:: RECORDS SHOWN ::

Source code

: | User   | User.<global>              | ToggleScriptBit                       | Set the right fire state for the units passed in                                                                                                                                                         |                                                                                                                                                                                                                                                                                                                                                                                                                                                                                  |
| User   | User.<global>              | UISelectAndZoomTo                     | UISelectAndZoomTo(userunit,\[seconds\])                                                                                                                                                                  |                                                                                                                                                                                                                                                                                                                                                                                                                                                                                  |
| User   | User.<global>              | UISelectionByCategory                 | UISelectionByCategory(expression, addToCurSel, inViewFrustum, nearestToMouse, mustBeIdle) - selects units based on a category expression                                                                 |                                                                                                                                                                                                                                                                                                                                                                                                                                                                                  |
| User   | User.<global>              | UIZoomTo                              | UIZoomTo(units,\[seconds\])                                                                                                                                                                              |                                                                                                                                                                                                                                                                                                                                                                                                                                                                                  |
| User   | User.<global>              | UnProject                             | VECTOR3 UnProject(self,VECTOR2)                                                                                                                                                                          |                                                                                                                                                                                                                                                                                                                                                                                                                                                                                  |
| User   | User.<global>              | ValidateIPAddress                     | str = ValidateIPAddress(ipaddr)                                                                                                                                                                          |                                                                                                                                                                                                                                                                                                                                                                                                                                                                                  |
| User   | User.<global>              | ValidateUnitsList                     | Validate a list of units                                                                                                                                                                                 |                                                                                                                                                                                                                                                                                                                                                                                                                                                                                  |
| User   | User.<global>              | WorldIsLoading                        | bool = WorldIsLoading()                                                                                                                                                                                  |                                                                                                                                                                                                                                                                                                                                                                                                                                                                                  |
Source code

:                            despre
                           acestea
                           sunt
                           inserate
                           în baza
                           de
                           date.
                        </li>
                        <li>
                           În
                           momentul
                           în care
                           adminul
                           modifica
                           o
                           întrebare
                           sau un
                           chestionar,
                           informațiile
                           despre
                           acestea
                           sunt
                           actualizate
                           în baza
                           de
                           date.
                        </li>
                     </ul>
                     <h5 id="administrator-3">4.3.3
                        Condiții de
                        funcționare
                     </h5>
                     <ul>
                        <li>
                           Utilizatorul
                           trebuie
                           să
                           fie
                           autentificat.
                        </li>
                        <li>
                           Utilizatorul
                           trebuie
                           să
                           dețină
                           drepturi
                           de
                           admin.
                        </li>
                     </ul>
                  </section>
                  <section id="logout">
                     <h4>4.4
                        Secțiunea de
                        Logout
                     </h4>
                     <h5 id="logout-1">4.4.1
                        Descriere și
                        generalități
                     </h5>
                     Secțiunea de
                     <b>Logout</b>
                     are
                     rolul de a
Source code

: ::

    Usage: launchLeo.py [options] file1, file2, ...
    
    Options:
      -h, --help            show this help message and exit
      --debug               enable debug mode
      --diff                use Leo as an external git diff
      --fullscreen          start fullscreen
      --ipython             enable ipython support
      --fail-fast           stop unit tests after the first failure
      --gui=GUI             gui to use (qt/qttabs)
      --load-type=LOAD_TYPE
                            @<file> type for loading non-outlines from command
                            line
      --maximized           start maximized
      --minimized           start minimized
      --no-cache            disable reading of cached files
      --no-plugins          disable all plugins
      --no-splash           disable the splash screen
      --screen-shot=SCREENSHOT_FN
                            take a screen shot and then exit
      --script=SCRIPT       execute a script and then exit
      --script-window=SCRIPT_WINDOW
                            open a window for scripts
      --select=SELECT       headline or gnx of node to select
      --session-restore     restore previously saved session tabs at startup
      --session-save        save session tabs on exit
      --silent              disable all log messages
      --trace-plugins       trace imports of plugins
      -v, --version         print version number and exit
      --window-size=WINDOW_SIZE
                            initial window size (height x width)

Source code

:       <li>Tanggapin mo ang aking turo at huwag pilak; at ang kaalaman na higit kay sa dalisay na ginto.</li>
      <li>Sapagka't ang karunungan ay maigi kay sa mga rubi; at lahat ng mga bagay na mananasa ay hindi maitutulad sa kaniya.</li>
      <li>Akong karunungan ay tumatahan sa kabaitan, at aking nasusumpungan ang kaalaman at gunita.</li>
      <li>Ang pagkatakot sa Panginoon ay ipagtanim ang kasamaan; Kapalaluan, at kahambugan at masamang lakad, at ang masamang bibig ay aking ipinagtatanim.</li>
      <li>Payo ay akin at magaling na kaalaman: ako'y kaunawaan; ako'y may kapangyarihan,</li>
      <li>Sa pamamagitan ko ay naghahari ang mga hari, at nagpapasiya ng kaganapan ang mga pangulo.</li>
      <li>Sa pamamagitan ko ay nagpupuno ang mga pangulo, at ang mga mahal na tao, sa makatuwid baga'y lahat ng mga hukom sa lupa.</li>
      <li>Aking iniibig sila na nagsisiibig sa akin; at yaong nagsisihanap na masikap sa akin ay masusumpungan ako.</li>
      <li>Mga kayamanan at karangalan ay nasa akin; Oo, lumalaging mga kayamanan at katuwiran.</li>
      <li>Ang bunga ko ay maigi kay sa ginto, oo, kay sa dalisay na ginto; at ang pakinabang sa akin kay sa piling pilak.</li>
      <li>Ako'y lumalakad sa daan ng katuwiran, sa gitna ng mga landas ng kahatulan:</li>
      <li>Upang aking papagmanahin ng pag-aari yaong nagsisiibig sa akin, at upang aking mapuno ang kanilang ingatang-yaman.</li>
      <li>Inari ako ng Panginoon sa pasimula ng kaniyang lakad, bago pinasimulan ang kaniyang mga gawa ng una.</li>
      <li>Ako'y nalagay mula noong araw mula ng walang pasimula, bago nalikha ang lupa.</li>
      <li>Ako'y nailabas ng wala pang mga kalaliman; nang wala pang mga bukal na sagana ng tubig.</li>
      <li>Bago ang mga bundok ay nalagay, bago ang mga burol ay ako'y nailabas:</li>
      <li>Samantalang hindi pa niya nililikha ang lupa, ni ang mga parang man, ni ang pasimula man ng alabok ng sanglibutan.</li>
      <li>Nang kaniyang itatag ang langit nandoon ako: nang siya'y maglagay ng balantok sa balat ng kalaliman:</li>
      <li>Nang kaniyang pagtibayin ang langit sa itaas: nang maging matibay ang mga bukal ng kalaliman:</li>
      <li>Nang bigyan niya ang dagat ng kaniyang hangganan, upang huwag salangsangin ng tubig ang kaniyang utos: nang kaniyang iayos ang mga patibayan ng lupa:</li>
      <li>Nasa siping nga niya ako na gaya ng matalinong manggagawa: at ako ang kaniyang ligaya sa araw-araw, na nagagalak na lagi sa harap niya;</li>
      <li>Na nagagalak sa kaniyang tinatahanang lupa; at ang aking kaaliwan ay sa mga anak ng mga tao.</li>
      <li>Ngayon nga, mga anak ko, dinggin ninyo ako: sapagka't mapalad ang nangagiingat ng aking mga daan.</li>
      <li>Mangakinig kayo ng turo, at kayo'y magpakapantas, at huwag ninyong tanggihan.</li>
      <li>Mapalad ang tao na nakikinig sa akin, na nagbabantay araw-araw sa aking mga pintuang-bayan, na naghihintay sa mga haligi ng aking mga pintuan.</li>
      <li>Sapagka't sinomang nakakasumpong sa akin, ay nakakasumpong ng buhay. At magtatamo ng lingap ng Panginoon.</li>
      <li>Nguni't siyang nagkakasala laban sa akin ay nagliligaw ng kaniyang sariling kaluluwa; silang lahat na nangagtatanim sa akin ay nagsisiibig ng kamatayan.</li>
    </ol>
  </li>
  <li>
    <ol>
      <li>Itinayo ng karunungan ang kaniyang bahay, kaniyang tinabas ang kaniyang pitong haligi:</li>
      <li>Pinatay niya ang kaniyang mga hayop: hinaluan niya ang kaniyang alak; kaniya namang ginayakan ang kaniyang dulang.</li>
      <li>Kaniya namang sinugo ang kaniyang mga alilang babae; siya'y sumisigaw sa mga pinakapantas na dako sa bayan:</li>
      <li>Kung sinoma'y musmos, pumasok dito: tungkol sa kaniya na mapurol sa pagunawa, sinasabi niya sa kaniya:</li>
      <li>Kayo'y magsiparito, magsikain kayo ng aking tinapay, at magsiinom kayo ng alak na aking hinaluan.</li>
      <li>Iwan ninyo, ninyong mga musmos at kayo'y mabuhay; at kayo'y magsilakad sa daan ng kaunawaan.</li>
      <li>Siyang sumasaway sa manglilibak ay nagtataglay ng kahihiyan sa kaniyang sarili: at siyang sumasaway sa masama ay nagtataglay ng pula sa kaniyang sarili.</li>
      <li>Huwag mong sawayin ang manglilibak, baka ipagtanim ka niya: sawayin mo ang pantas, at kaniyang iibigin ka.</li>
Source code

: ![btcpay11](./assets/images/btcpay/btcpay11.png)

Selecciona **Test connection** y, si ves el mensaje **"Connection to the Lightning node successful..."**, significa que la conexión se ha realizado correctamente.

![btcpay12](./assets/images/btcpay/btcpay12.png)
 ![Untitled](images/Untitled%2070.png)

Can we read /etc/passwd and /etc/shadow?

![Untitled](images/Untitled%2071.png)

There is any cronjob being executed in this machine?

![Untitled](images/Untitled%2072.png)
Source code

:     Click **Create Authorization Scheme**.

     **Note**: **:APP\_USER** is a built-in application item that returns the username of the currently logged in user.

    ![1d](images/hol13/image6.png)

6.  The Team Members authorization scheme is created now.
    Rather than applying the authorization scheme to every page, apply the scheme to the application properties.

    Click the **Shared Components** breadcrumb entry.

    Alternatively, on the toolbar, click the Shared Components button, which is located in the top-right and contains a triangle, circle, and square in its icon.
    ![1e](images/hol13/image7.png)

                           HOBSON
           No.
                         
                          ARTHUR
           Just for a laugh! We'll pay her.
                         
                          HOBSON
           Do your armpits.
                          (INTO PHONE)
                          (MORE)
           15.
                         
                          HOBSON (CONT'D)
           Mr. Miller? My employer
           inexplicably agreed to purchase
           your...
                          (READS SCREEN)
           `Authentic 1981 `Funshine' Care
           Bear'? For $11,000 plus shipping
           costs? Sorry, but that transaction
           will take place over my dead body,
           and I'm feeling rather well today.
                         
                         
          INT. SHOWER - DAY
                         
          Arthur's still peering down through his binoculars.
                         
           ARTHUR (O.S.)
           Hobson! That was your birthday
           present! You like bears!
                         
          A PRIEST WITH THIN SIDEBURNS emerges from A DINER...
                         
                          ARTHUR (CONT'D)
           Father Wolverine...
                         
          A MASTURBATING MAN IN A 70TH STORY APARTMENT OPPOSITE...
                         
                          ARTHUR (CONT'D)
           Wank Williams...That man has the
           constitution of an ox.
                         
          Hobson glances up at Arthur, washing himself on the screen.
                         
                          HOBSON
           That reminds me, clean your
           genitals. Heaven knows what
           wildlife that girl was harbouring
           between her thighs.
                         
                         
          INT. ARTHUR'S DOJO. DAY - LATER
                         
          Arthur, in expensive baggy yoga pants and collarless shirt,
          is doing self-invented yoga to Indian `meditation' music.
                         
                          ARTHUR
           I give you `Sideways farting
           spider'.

:::

§ **TASK DESCRIPTION**: Among the entries above, locate the lines containing "<li>Nang kaniyang itatag" and "<li>Nang kaniyang pagtibayin", and transcribe exactly those two lines and all lines between.

§ **ANSWER TO THE EXERCISE**:
      <li>Nang kaniyang itatag ang langit nandoon ako: nang siya'y maglagay ng balantok sa balat ng kalaliman:</li>
      <li>Nang kaniyang pagtibayin ang langit sa itaas: nang maging matibay ang mga bukal ng kalaliman:</li>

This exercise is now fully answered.